----- MATERIAL SHOWN -----

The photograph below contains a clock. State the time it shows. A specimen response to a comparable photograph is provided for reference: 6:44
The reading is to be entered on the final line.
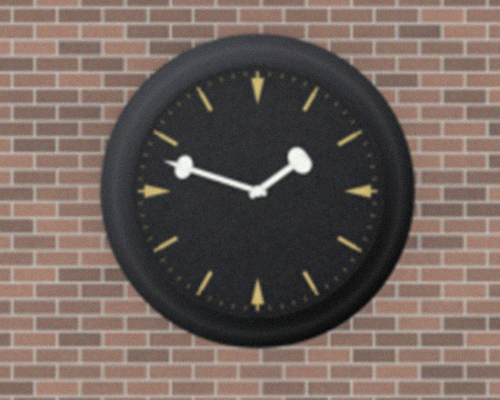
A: 1:48
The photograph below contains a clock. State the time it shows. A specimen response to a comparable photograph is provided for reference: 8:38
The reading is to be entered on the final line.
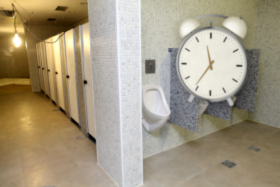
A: 11:36
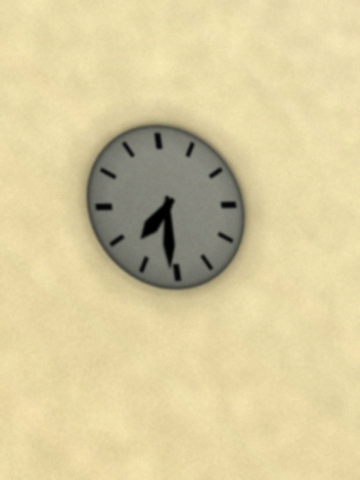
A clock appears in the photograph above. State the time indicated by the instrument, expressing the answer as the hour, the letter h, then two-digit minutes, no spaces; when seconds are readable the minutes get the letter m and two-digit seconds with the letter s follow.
7h31
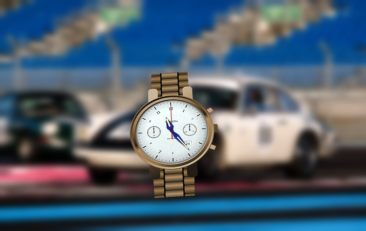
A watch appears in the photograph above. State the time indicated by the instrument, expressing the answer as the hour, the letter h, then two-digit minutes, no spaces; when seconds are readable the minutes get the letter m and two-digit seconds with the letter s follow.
11h24
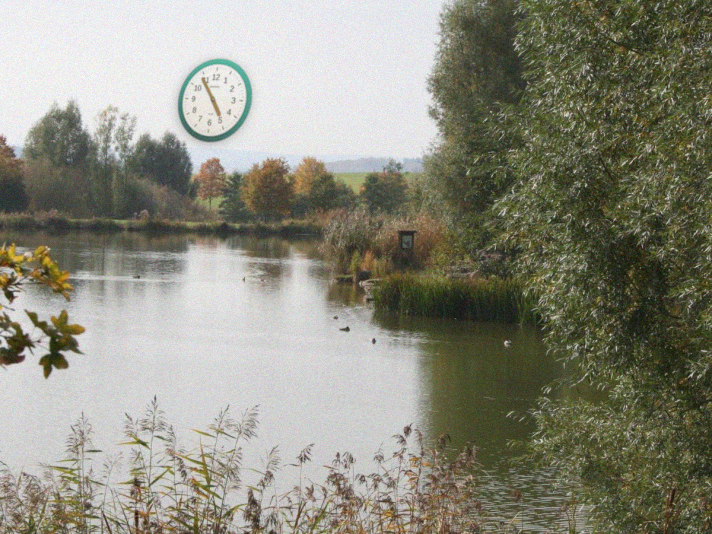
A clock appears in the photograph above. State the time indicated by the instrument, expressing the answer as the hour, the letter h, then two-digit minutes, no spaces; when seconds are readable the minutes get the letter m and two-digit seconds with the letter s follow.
4h54
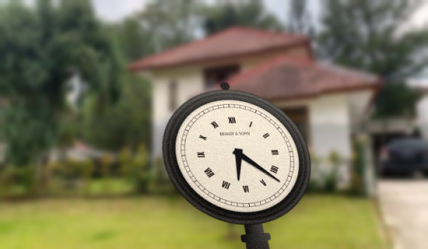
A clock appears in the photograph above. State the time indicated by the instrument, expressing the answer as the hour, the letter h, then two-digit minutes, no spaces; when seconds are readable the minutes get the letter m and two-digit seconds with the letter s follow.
6h22
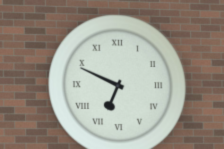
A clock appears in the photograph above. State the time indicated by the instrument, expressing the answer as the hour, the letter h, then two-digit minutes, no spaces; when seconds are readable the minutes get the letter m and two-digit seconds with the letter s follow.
6h49
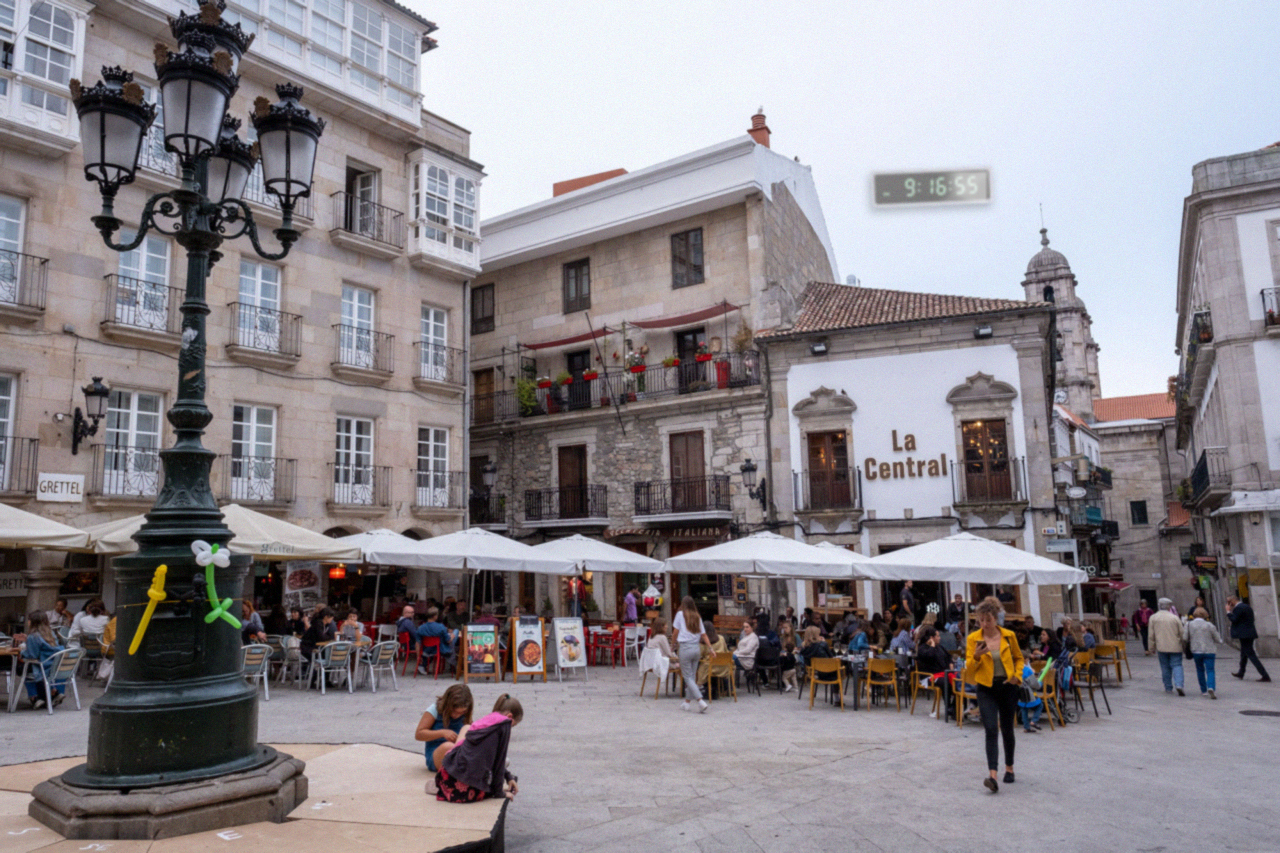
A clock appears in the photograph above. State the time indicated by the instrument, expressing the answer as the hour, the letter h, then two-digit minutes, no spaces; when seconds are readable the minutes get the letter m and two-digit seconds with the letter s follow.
9h16m55s
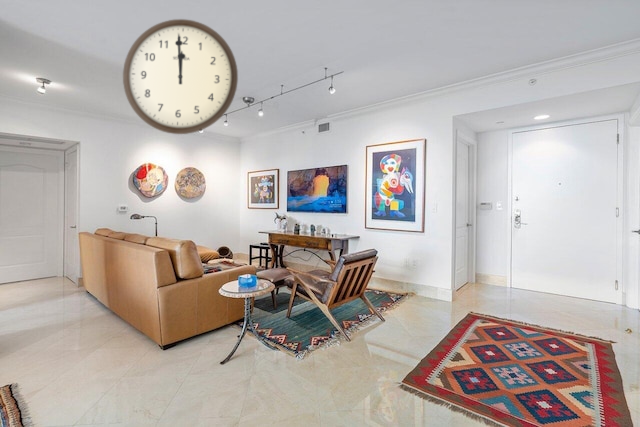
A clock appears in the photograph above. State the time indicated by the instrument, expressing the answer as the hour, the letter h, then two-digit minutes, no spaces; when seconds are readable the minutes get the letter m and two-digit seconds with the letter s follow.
11h59
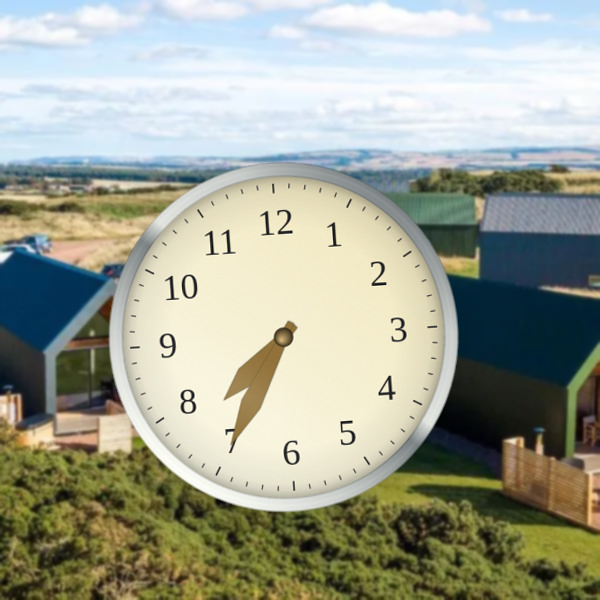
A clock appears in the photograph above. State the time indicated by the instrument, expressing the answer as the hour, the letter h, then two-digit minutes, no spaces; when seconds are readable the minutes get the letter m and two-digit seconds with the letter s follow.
7h35
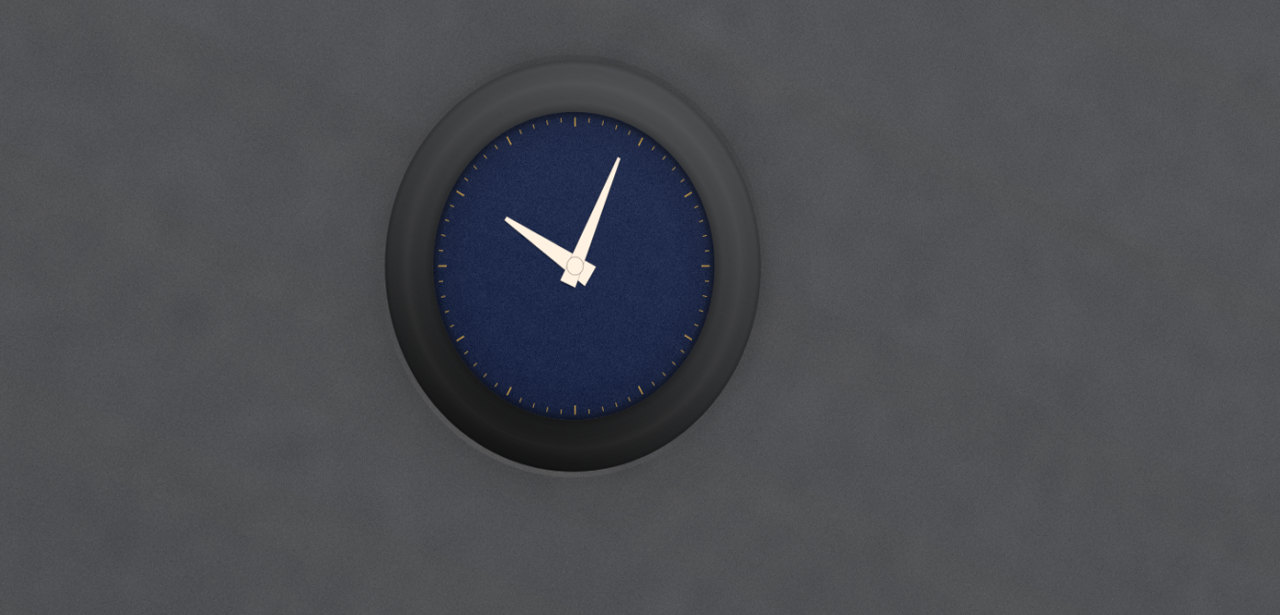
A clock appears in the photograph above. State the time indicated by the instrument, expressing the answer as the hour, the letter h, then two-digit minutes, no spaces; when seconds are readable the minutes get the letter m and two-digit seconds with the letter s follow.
10h04
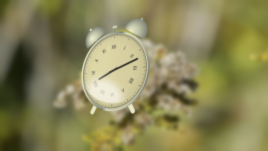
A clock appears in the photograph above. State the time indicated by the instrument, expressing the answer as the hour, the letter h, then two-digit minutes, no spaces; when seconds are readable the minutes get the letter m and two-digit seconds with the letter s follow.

-----

TASK GOAL
Pull out each line in the records that contains the word "shows", and copy those lines in order.

SOLVED EXERCISE
The photograph below contains a clock. State the time it shows. A specimen response to a comparable photograph is provided for reference: 6:44
The photograph below contains a clock. State the time it shows. A specimen response to a comparable photograph is provided for reference: 8:38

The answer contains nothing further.